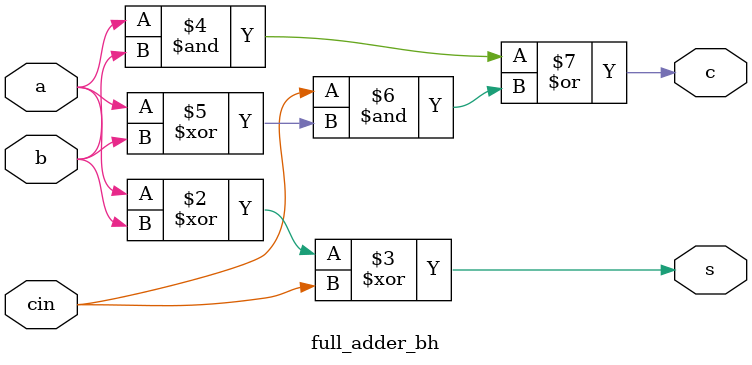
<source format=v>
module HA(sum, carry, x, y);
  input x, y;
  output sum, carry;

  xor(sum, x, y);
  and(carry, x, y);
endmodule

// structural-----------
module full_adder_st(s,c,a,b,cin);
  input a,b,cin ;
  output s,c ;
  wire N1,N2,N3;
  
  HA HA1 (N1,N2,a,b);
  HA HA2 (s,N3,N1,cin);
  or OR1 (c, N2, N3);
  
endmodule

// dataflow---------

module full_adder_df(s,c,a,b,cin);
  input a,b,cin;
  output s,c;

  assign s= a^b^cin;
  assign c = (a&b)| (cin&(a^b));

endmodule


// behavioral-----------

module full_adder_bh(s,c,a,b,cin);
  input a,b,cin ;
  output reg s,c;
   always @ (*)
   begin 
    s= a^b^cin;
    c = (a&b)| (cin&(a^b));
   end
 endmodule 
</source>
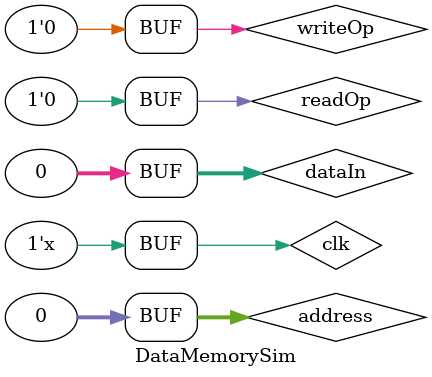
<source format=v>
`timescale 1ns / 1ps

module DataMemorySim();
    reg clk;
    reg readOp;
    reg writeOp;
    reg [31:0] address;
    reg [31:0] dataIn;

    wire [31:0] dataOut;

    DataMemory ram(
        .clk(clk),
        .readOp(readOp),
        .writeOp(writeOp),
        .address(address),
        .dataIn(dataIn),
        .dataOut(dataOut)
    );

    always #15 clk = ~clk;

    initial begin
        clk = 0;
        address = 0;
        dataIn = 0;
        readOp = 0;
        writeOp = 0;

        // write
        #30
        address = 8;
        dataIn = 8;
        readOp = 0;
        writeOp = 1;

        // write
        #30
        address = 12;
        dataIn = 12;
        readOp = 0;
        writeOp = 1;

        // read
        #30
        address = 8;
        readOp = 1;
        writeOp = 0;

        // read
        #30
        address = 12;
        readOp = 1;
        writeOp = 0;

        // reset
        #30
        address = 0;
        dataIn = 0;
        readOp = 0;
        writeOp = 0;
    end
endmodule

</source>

************

### What to do
Your task is to return the entries above exactly, with no pictures.

### Solution for this exercise
<source format=v>
module HA(sum, carry, x, y);
  input x, y;
  output sum, carry;

  xor(sum, x, y);
  and(carry, x, y);
endmodule

// structural-----------
module full_adder_st(s,c,a,b,cin);
  input a,b,cin ;
  output s,c ;
  wire N1,N2,N3;
  
  HA HA1 (N1,N2,a,b);
  HA HA2 (s,N3,N1,cin);
  or OR1 (c, N2, N3);
  
endmodule

// dataflow---------

module full_adder_df(s,c,a,b,cin);
  input a,b,cin;
  output s,c;

  assign s= a^b^cin;
  assign c = (a&b)| (cin&(a^b));

endmodule


// behavioral-----------

module full_adder_bh(s,c,a,b,cin);
  input a,b,cin ;
  output reg s,c;
   always @ (*)
   begin 
    s= a^b^cin;
    c = (a&b)| (cin&(a^b));
   end
 endmodule 
</source>
<source format=v>
`timescale 1ns / 1ps

module DataMemorySim();
    reg clk;
    reg readOp;
    reg writeOp;
    reg [31:0] address;
    reg [31:0] dataIn;

    wire [31:0] dataOut;

    DataMemory ram(
        .clk(clk),
        .readOp(readOp),
        .writeOp(writeOp),
        .address(address),
        .dataIn(dataIn),
        .dataOut(dataOut)
    );

    always #15 clk = ~clk;

    initial begin
        clk = 0;
        address = 0;
        dataIn = 0;
        readOp = 0;
        writeOp = 0;

        // write
        #30
        address = 8;
        dataIn = 8;
        readOp = 0;
        writeOp = 1;

        // write
        #30
        address = 12;
        dataIn = 12;
        readOp = 0;
        writeOp = 1;

        // read
        #30
        address = 8;
        readOp = 1;
        writeOp = 0;

        // read
        #30
        address = 12;
        readOp = 1;
        writeOp = 0;

        // reset
        #30
        address = 0;
        dataIn = 0;
        readOp = 0;
        writeOp = 0;
    end
endmodule

</source>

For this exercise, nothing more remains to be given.